Calcium channel blockers treat heart conditions such as hypertension and coronary artery disease. While uncommon, they too may indirectly cause a drug-induced cough in some people.
Coughing is
also a side effect of a new class of medication that is being tried in patients
with heart failure: angiotensin-converting enzyme (ACE) inhibitors. ACE
inhibitors. These are helpful for heart failure because they dilate the
arteries, thus making it easier for the heart to pump blood. These drugs, in
trial have shown to produce a cough in about 4% of the test subjects. The cough
they experience is generally a dry hacking cough which does not produce sputum.
This is how in 45 minutes this bedside teaching session
ended. He encouraged the student presenting the case and urged him to keep up
the good work. He then turned to the patient to profusely thank him for his
cooperation in the teaching programme and the group moved on to the next bed.

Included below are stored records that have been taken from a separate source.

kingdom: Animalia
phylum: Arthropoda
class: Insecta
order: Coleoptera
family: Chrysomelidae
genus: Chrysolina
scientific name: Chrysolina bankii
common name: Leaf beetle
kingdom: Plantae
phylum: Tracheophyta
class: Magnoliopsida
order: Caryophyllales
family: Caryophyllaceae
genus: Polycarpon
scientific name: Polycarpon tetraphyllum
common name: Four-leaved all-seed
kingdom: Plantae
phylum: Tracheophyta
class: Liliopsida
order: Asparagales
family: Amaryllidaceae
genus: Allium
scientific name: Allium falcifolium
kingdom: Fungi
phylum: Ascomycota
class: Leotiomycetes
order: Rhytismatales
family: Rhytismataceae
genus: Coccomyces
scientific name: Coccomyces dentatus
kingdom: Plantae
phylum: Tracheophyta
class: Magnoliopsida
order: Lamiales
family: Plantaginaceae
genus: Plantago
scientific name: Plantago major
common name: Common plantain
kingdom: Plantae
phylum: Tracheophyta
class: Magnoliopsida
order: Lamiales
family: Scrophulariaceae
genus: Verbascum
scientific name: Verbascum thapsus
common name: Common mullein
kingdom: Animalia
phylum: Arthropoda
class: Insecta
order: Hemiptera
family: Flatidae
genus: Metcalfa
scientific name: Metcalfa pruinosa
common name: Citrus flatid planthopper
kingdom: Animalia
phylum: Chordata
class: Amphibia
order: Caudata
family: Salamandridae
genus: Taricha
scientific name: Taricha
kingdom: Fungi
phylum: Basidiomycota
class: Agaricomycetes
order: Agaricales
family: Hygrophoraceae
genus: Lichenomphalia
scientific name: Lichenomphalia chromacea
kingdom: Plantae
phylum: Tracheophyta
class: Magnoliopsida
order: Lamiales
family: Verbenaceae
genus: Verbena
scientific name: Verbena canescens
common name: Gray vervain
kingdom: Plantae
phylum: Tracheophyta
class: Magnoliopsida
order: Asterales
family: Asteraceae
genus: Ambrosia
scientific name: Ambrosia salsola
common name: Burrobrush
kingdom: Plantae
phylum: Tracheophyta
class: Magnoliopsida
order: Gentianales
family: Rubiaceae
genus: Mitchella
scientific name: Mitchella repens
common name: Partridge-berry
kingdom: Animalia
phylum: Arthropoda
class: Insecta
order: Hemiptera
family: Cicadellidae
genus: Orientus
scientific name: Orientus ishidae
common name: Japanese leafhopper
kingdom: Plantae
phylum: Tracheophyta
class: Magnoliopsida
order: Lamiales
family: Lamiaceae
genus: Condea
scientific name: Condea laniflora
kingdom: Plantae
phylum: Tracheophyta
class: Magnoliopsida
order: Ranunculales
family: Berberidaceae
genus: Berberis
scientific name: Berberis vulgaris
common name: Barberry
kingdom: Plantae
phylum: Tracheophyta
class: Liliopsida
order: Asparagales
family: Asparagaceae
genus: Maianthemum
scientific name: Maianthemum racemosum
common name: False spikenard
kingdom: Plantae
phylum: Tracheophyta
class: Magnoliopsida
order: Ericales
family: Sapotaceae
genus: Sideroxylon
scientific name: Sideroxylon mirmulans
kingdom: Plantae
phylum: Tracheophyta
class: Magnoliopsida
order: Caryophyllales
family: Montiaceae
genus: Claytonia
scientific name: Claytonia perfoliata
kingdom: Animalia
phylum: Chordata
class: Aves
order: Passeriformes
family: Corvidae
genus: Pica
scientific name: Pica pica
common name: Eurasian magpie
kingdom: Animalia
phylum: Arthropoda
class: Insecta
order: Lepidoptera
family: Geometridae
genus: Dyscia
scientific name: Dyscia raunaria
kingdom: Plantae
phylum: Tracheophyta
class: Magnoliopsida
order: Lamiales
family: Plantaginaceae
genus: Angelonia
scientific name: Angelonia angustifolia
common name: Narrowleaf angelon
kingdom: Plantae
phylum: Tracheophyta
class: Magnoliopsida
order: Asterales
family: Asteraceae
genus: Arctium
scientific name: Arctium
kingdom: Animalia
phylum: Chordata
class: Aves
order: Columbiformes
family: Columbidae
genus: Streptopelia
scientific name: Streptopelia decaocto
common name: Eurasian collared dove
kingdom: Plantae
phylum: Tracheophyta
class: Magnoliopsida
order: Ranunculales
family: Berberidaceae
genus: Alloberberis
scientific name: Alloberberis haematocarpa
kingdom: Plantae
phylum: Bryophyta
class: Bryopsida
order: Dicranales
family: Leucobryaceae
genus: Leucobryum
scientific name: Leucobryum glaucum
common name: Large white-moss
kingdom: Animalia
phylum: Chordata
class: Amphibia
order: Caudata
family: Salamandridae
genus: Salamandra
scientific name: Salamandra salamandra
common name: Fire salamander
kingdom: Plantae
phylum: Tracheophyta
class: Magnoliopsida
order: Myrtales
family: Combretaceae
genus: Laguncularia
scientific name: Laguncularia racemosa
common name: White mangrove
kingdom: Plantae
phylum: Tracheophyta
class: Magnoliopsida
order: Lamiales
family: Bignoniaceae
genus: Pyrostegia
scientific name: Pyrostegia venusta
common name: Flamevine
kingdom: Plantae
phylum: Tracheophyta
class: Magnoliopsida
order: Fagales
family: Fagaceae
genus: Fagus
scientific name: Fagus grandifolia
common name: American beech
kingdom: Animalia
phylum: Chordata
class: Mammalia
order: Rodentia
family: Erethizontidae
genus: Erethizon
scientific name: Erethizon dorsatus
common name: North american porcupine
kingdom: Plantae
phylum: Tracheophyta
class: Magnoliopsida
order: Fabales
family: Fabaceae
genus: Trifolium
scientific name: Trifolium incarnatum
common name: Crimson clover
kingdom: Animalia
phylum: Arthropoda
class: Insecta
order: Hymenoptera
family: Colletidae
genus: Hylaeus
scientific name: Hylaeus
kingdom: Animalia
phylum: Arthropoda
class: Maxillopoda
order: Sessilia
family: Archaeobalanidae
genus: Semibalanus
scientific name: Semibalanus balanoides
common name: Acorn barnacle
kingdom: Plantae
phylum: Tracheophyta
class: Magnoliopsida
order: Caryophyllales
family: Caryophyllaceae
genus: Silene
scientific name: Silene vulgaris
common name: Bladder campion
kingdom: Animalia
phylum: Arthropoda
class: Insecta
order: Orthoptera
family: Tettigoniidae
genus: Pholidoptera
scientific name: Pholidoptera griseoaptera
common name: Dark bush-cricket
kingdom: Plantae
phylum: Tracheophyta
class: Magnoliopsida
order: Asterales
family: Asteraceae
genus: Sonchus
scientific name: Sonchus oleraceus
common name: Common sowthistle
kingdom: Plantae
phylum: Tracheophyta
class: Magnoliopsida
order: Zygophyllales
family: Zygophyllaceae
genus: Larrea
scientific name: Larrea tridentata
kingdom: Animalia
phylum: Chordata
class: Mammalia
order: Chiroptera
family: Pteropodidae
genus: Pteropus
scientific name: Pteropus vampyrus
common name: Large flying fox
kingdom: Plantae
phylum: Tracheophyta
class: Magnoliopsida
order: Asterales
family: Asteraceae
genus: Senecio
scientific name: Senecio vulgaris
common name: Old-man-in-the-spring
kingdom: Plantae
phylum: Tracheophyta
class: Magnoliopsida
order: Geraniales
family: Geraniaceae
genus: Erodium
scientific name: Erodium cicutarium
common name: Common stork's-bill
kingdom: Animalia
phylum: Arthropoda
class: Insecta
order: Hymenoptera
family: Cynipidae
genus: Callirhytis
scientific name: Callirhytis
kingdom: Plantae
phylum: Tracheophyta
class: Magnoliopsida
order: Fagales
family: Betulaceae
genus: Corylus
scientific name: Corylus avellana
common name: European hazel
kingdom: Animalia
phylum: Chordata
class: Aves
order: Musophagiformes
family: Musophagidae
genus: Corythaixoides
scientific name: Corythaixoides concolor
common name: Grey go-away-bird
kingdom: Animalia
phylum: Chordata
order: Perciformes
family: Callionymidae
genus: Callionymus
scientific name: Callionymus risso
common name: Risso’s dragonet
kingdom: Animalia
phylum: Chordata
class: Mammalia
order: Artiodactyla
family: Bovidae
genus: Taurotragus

These bed side teachings were the heart and soul of our
teaching programme in King George’s Medical College. These sessions would
improve our’ history taking, examination skills, and knowledge of clinical
ethics. It taught us professionalism, and fostered good communication and role
modelling skills. These educational sessions would integrate theory, practical
skills, and patient contact to make the educational process as realistic as
possible, and allow us, the students to develop empathy with the patients. Teaching
small groups in the presence of the patient allows trainees to be closely
observed and taught clinical practice and medical examinations.
Rather than only listening to a presentation or reading from a blackboard, learners have the opportunity to use most of their senses—hearing, vision, smell, and touch—to learn more about the patient and his or her problems. I experienced this during the early years of my training with the first patient I admitted as a resident of surgery with pancreatitis—the smell of alcohol on the breath, the dry tongue, and the decreased skin turgor. By the bedside, I also learnt about the pigmented spots around the umbilicus in severe haemorrhagic pancreatitis and Rovsing’s sign in acute appendicitis. These experiences create hooks upon which a great deal of clinical learning can be hung.
Although it is known to enhance a student’s learning experience and improve patient care, the use of this type of teaching is unfortunately in steady decline. Absence of quality teachers and the litigations that teachers fear to get entangled in after such teaching sessions are doing immense harm to medical education. Prof. Mitra is still in active practice and stays in New Hyderabad in Lucknow. He chairs several ethics committees and is always ready to help all his students and patients.